I have had to implement an event centric Windowing batch, with a varying number of event names.
The rule is as follows, for a certain event, every time it occurs, we sum all other events according to certain time windows.
action1 00:01
action2 00:02
action1 00:03
action3 00:04
action3 00:05
For the above dataset, it should be:
window_before: Map(action1 -> 1)
window_after: Map(action1 -> 1, action3 -> 2)
In order to achieve this, we use WindowSpec
and a custom udaf that aggregates all counters into a map. The udaf is necessary because the number of action names is completely arbitrary.

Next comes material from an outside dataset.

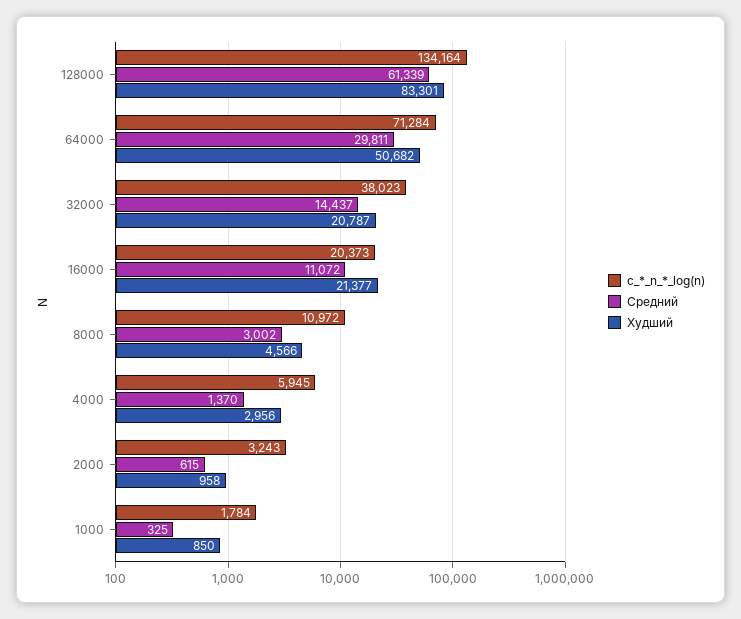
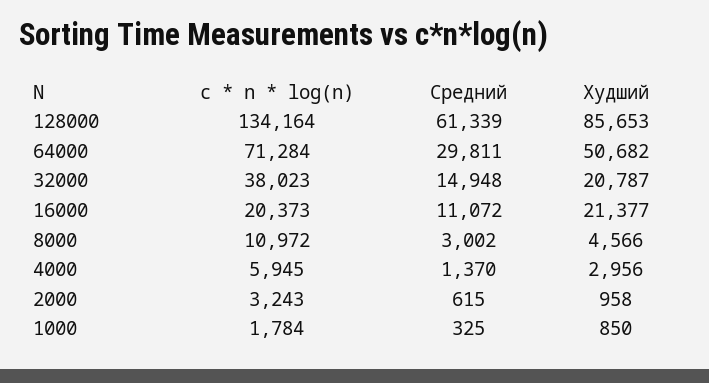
Худший, 128000: 83301 -> 85653
Средний, 32000: 14437 -> 14948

Of course at first, the UDAF used Spark's catalyst converters, which was horrendously slow.
Now I've reached what I think is a decent optimum, where I just maintain an array of keys and values with immutable lists (lower GC times, lower iterator overhead) all serialized as binary, so the Scala runtime handles boxing/unboxing and not Spark, using byte arrays instead of strings.
The problem is that some stragglers are very problematic, and the workload cannot be parallelized, unlike when we had a static number of columns and were just summing/counting numeric columns.

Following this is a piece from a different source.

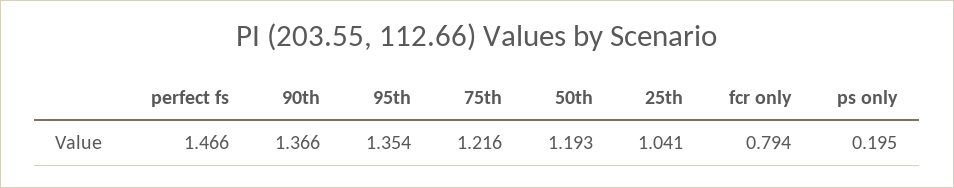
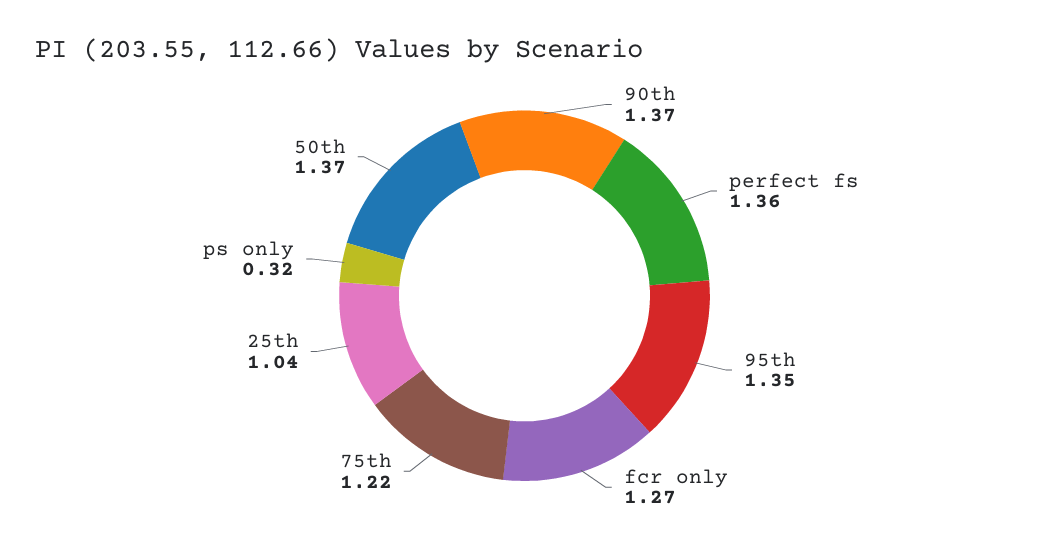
perfect fs: 1.466 -> 1.36
50th: 1.193 -> 1.37
fcr only: 0.794 -> 1.27
ps only: 0.195 -> 0.32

I tried to test another technique where I created a number of columns equal to the max cardinality of events and then aggregated back to a map, but the number of columns in the projection was simply killing spark (think a thousand columns easily).

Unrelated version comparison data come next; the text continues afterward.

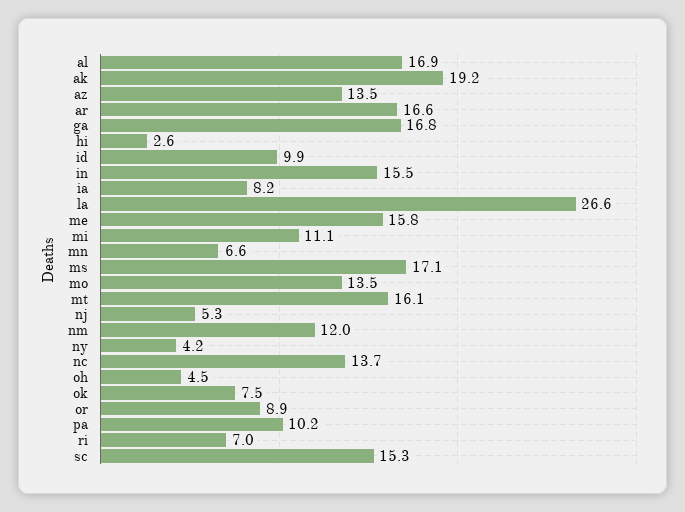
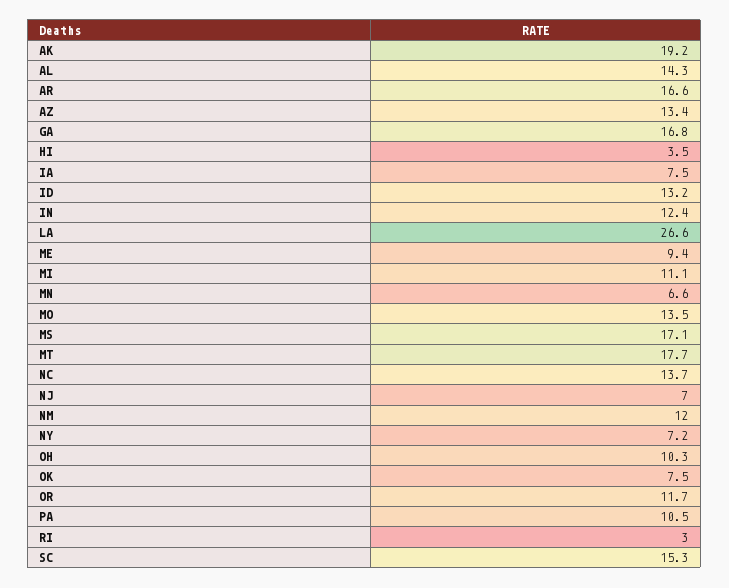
al: 16.9 -> 14.3
az: 13.5 -> 13.4
hi: 2.6 -> 3.5
id: 9.9 -> 13.2
in: 15.5 -> 12.4
ia: 8.2 -> 7.5
me: 15.8 -> 9.4
mt: 16.1 -> 17.7
nj: 5.3 -> 7
ny: 4.2 -> 7.2
oh: 4.5 -> 10.3
or: 8.9 -> 11.7
pa: 10.2 -> 10.5
ri: 7 -> 3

One of the problems, is the huge stragglers, where most of the time a single partition (something like userid, app) will take 100 times longer than the median, even though everything is properly repartitioned.
Has anyone else come to a similar problem ?
Example WindowSpec
:
val windowSpec = Window
.partitionBy($"id", $"product_id")
.orderBy("time")
.rangeBetween(-30days, -1)
then
df.withColumn("over30days", myUdaf("name", "count").over(windowSpec))
A naive version of the UDAF:
class UDAF[A] {
private var zero: A = ev.zero
val dt = schemaFor[A].dataType
override def bufferSchema: StructType =
StructType(StructField("actions", MapType(StringType, dt) :: Nil)
override def update(buffer: MutableAggregationBuffer, input: Row): Unit = {
name = row.get(0)
count = row.get(1)
buffer.update(name, buffer.getOrElse(name, ev.zero) + count)
}
}
My current version is less readable than the above naive version but effectively does the same, two binary arrays to circumvent CatalystConverters
.